:: Work item A ::
In the post about upcoming eye surgery, on what date is the left eye lens set to be replaced?
:: Work item B ::
In the eye surgery post, take the passage starting at "At first I wondered" and ending at "time as well." and write it out with "glasses" swapped for "spectacles".
:: Work item C ::
Pick up the post about the writer's eye surgery after its last sentence and keep it going.

:: Text for analysis ::
Well, after much phone tag between me and the doctor’s receptionist we finally have the dates nailed down for my eye surgery. I’ll be having my eyes measured on May 21, the left eye lens replaced on June 7th, and the right eye lens replaced on July 5th.
At first I wondered why they couldn’t do both eyes at the same time but then quickly realized that would leave me blind for a day or more. I’m much more okay with this option. Although it does make me wonder about glasses and whether or not I’ll have much use of my left eye between the two surgeries or if I’m going to have to get my glasses changed one lens at a time as well.
I’m definitely not looking forward to the surgery, or the recovery period afterward, but I am very much looking forward to being able to read the ingredient lists on food packaging again. Not that ingredient lists are all that entertaining to read, but it’s really disturbing to realize there’s just a point at which you can’t focus on something enough to identify it. It’s rather scary, actually. The thought that keeps going through my mind whenever I can’t read something is a single note of panic with the phrase “I’m going blind” repeating over and over again.
I’m getting older, no question, but I feel I’m far too young for changes like this.
It doesn’t help that both the optometrist and the surgeon agree with me on that point. They all keep asking me “are you *sure* you don’t have diabetes?” which doesn’t help my panic level at all. Apparently cataracts don’t normally happen in someone my age without some other factor involved, usually diabetes.

:: Stored items ::
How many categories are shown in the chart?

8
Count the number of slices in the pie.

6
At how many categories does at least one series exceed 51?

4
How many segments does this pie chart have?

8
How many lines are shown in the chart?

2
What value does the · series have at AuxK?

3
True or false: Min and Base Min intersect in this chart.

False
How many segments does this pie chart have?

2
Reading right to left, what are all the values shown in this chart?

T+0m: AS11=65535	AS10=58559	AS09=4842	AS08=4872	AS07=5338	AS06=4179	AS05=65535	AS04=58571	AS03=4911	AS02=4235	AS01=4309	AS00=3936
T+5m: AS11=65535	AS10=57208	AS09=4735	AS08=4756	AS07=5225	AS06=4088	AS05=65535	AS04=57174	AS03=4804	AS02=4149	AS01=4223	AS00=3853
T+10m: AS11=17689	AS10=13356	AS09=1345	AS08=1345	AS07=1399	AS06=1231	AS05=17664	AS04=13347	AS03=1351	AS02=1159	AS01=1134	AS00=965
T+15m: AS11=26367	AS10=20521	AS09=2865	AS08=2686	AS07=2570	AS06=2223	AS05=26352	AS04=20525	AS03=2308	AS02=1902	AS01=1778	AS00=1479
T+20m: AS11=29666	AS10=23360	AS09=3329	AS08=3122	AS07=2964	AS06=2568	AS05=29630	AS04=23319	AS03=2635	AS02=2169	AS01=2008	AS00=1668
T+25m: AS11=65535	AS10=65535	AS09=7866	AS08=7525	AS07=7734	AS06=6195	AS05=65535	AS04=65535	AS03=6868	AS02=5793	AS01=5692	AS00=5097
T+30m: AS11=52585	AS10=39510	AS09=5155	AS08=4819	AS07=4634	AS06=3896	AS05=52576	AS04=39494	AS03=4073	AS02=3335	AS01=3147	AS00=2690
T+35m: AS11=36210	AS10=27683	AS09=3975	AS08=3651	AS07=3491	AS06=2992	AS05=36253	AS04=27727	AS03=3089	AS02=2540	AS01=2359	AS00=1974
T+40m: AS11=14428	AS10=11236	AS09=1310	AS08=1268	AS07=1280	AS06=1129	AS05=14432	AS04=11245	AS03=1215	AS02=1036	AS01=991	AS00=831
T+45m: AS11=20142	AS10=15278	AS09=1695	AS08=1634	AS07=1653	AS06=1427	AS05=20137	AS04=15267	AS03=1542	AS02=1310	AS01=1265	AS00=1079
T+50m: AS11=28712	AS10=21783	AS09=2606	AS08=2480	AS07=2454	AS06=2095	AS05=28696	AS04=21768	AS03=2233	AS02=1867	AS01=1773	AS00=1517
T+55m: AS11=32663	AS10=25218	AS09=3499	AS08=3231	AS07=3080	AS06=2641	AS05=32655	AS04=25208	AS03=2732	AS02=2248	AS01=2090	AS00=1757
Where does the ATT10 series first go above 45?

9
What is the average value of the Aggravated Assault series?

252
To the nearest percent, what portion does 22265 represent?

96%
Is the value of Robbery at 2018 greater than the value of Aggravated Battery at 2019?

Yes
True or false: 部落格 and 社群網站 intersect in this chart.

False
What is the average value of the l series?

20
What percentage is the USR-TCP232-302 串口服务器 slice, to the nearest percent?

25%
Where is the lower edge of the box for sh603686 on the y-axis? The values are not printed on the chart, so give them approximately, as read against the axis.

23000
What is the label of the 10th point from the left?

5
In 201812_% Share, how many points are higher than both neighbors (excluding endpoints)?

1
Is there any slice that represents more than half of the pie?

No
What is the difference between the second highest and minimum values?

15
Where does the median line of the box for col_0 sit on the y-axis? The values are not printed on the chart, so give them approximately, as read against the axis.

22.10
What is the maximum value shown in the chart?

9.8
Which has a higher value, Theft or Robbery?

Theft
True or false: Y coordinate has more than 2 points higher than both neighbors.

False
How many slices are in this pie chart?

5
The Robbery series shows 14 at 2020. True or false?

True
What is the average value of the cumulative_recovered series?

:: Expected output A ::
June 7th

:: Expected output B ::
At first I wondered why they couldn’t do both eyes at the same time but then quickly realized that would leave me blind for a day or more. I’m much more okay with this option. Although it does make me wonder about spectacles and whether or not I’ll have much use of my left eye between the two surgeries or if I’m going to have to get my spectacles changed one lens at a time as well.

:: Expected output C ::
To answer the question before anyone else asks it again, yes, I have been tested and no, I do not have diabetes. Although the repeated asking has made sure I get myself checked every year now. If I do develop diabetes I want to know about it early.
Now that I have the dates marked on the calendar I’m left impatiently waiting for them to arrive. I want my eyes fixed and I want it now. I want them fixed while I can still see well enough to read the road signs as I’m driving. I’m already having to use brighter and brighter light in order to simply read a book, and the lights of oncoming traffic glares almost painfully when I drive at night. And now that I know what the problem is and that there’s a fix available for it I can’t stop focusing on it.
I start thinking: “If it’s this hard for me to get a job while I can still read, imagine how hard it would be for me to get a job if I go blind.”
It just kind of adds to the pressure.
I’ve been reassured by the optometrists and surgeons that cataract surgery has become incredibly routine, that even the elderly recover from it in a day, two at most. (and internally I’m grateful for the implication from the statement, that I’m not old *yet*)
Still, I’m not going to shake this fear of going blind until I’m through both surgeries and fully recovered. The odds against any complications are very small, but as one surgeon pointed out there is *always* risk in *any* surgery.
Now I’m going to go off and do something else to try and take my mind off of this.

Just to allay some of your fears:
Nick’s Gram had cataract surgery just a couple of years ago.
Now, we’re talking about a high-risk, not-well woman in her mid 80′s.
She has severe heart problems, emphysema as the least of her worries.
She came through with flying colours.
A couple of days of ‘rest’ and she was the same annoying control-freak she ever was.
I put rest in quotes since she’s a HUGE fuss-budget and can’t actually sit still, shut up or listen to a word any of her doctors say.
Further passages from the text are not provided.